La banalidad de la transparencia

En el ghetto, en cambio, las cosas ocurren instantáneas, sin tanta necesidad de mediación – sin tanto horror vacui.

Héctor Libertella, El árbol de Saussure

Asistimos a un agotamiento del lenguaje que nos habla. Mientras distintos referentes del gobierno anarco-capitalista que se impuso de forma contundente en nuestro país en el 2023 declaran abiertamente su misoginia, su homofobia, su fascismo y su desprecio radical hacia lo diferente, quienes creemos aún –y a pesar de todo– que la política puede ser una herramienta transformadora sentimos que hablamos para nosotros mismos en una cámara de vacío en la que la voz, presa de la indignación, no sale: no encontramos las palabras y las formas adecuadas para reaccionar a la abyección. La conversación pública –especialmente en redes y medios de comunicación– pivotea diariamente entre escándalos de toda índole que tienen a las más altas esferas de la política como sus protagonistas, en un campo de batalla a cielo abierto, obsceno y virulento. Todos opinamos, posicionarse es una demanda, pero en la vorágine del ahora, del presente inmediato en que todo parece suceder, nada parece tener consecuencias reales. Estamos sumidos en un tedio tautológico, en el que, como en la utopía lingüística de Libertella, sobran las explicaciones aunque en el fondo ya nada tiene sentido.

## Consigna
Por favor, continúa el ensayo sobre la banalidad de la transparencia a partir de su última oración. Los registros que vienen a continuación proceden de otra fuente.

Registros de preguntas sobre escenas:
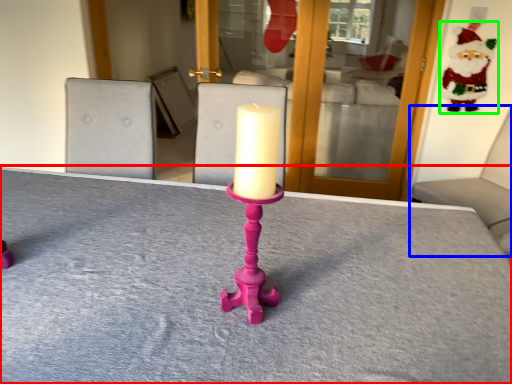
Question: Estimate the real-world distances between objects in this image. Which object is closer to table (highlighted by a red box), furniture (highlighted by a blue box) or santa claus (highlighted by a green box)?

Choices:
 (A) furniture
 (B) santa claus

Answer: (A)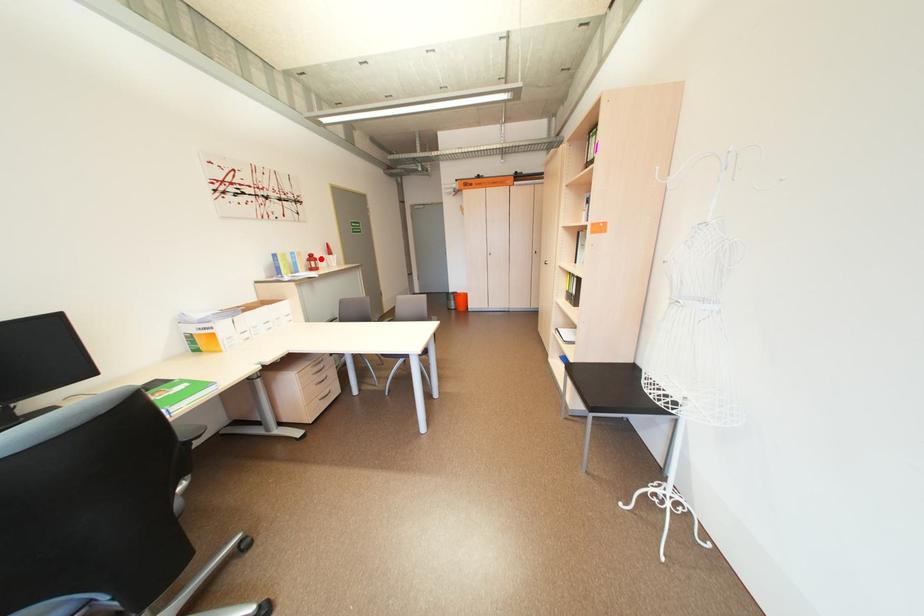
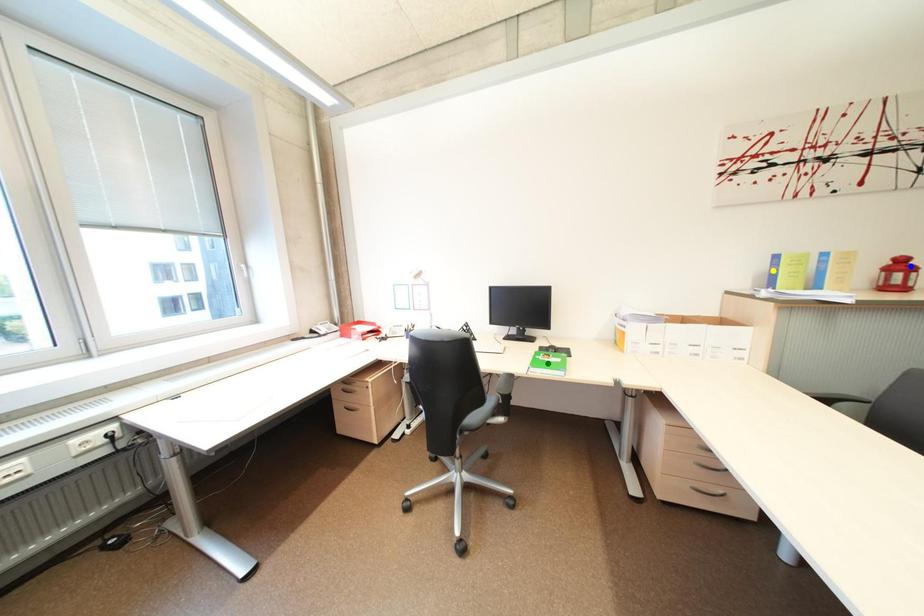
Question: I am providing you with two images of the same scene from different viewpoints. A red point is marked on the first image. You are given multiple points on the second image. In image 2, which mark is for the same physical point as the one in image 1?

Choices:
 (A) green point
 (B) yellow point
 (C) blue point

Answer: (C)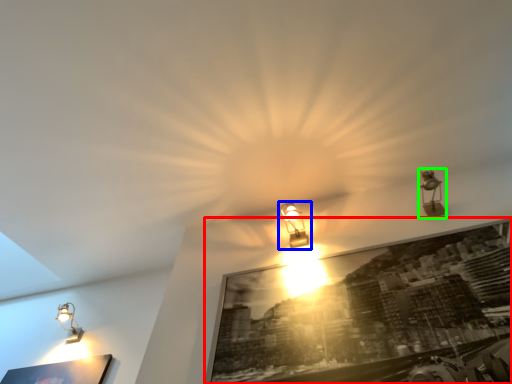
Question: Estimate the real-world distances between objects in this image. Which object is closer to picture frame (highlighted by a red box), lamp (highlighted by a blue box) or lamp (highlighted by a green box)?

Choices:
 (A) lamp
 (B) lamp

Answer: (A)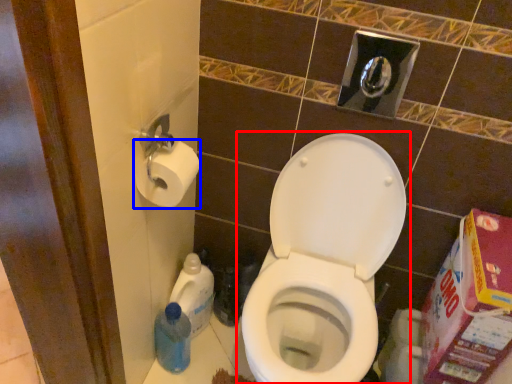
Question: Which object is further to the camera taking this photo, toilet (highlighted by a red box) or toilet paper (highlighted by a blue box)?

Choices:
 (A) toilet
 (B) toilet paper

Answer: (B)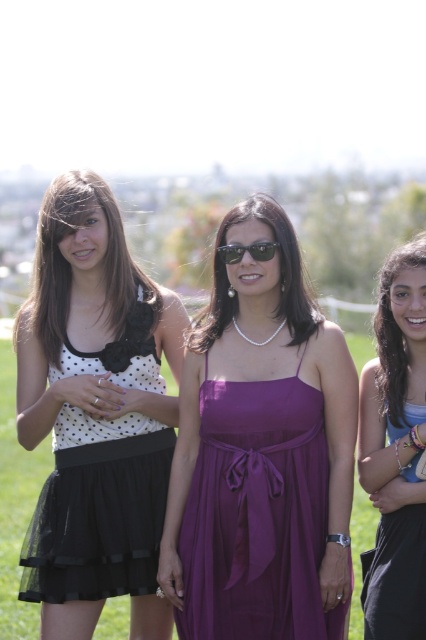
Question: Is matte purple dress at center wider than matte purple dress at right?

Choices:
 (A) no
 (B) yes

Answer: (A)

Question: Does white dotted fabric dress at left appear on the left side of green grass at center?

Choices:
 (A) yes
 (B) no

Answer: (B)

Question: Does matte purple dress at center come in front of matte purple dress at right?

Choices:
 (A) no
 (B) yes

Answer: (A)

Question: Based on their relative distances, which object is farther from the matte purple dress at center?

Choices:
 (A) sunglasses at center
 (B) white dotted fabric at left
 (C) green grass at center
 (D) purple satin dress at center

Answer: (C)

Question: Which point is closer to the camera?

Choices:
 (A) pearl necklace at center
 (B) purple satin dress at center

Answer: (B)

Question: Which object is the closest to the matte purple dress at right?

## Respuesta
Las ciencias “duras” y “blandas” abundan en causas y razones, posibles explicaciones lógicas a la crisis contemporánea. Es más, la ciencia nunca supo tanto como ahora; Occidente parece haber llegado a un tope del saber en el que la ciencia explica, en su lenguaje claro y distinto, hasta los misterios más profundos de la mente. Ahora todo se conoce. Y aún así, una diputada que promueve abiertamente teorías conspiranoicas ocupa un cargo de relevancia en la Comisión de Ciencia, Tecnología e Innovación Productiva de la Cámara de Diputados. Muchos nos preguntamos cómo es posible este desacople… ¿es que no sabían? ¿Será que no alcanzaron las razones? ¿Qué nos queda, además del cansancio, cuando ya todo ha sido explicado? Hay un exceso de respuestas, pero ¿será que no estamos haciendo las preguntas que hay que hacer? Poco nos hemos detenido quizás en el campo del arte, ese terreno sembrado ya no por causas y razones sino por efectos (y afectos). ¿Qué lenguajes podemos construir que nos devuelvan la distancia que media entre la realidad y el símbolo, y que nos permitan entonces reconquistar una política? ¿Cómo reinaugurar ese pliegue vital necesario para toda vida común?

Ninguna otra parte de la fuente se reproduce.